-- Records for this exercise follows --

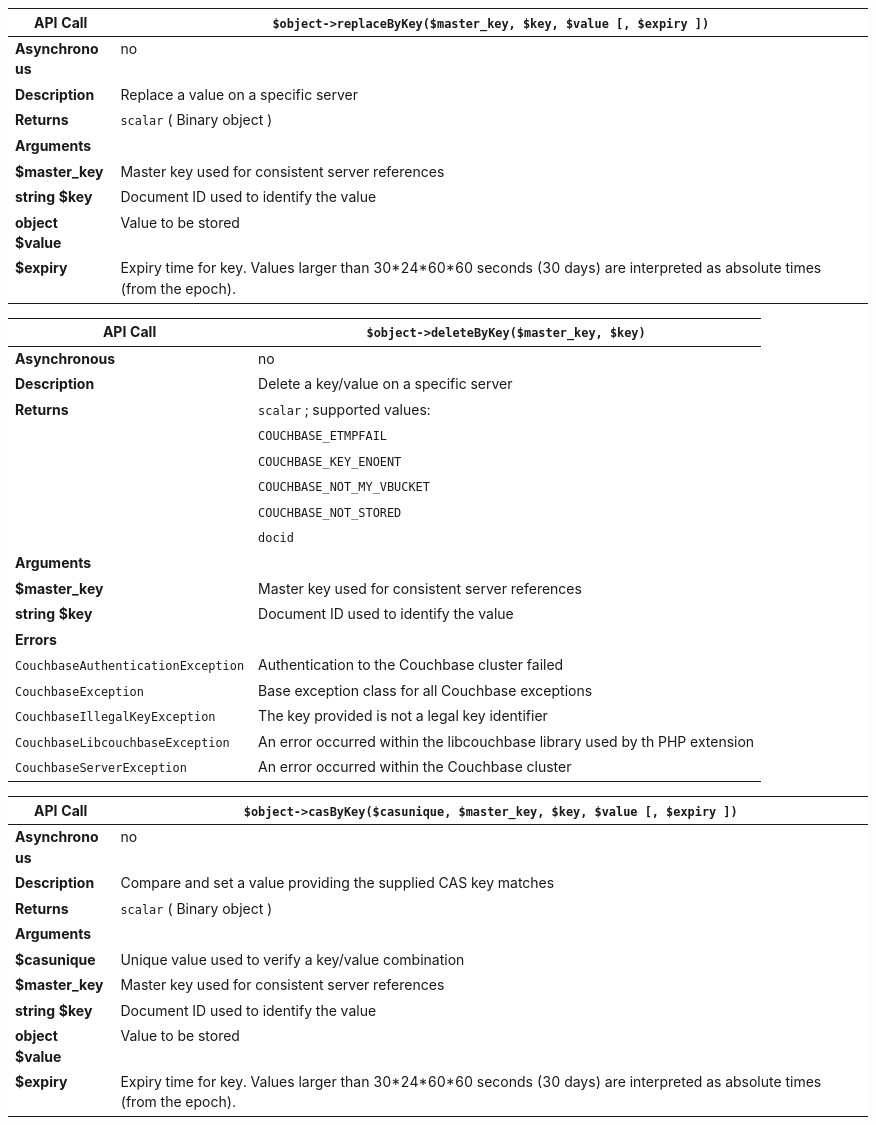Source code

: <a id="table-couchbase-sdk_php_replacebykey"></a>

**API Call**      | `$object->replaceByKey($master_key, $key, $value [, $expiry ])`                                                             
------------------|-----------------------------------------------------------------------------------------------------------------------------
**Asynchronous**  | no                                                                                                                          
**Description**   | Replace a value on a specific server                                                                                        
**Returns**       | `scalar` ( Binary object )                                                                                                  
**Arguments**     |                                                                                                                             
**$master\_key**  | Master key used for consistent server references                                                                            
**string $key**   | Document ID used to identify the value                                                                                      
**object $value** | Value to be stored                                                                                                          
**$expiry**       | Expiry time for key. Values larger than 30\*24\*60\*60 seconds (30 days) are interpreted as absolute times (from the epoch).

<a id="table-couchbase-sdk_php_deletebykey"></a>

**API Call**                       | `$object->deleteByKey($master_key, $key)`                                 
-----------------------------------|---------------------------------------------------------------------------
**Asynchronous**                   | no                                                                        
**Description**                    | Delete a key/value on a specific server                                   
**Returns**                        | `scalar` ; supported values:                                              
                                   | `COUCHBASE_ETMPFAIL`                                                      
                                   | `COUCHBASE_KEY_ENOENT`                                                    
                                   | `COUCHBASE_NOT_MY_VBUCKET`                                                
                                   | `COUCHBASE_NOT_STORED`                                                    
                                   | `docid`                                                                   
**Arguments**                      |                                                                           
**$master\_key**                   | Master key used for consistent server references                          
**string $key**                    | Document ID used to identify the value                                    
**Errors**                         |                                                                           
`CouchbaseAuthenticationException` | Authentication to the Couchbase cluster failed                            
`CouchbaseException`               | Base exception class for all Couchbase exceptions                         
`CouchbaseIllegalKeyException`     | The key provided is not a legal key identifier                            
`CouchbaseLibcouchbaseException`   | An error occurred within the libcouchbase library used by th PHP extension
`CouchbaseServerException`         | An error occurred within the Couchbase cluster                            

<a id="table-couchbase-sdk_php_casbykey"></a>

**API Call**      | `$object->casByKey($casunique, $master_key, $key, $value [, $expiry ])`                                                     
------------------|-----------------------------------------------------------------------------------------------------------------------------
**Asynchronous**  | no                                                                                                                          
**Description**   | Compare and set a value providing the supplied CAS key matches                                                              
**Returns**       | `scalar` ( Binary object )                                                                                                  
**Arguments**     |                                                                                                                             
**$casunique**    | Unique value used to verify a key/value combination                                                                         
**$master\_key**  | Master key used for consistent server references                                                                            
**string $key**   | Document ID used to identify the value                                                                                      
**object $value** | Value to be stored                                                                                                          
**$expiry**       | Expiry time for key. Values larger than 30\*24\*60\*60 seconds (30 days) are interpreted as absolute times (from the epoch).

-- Records for this exercise concluded --

Written task: Extract every line of the data that contains the string "Description", treating uppercase and lowercase letters as distinct.

Response area:
**Description**   | Replace a value on a specific server                                                                                        
**Description**                    | Delete a key/value on a specific server                                   
**Description**   | Compare and set a value providing the supplied CAS key matches                                                              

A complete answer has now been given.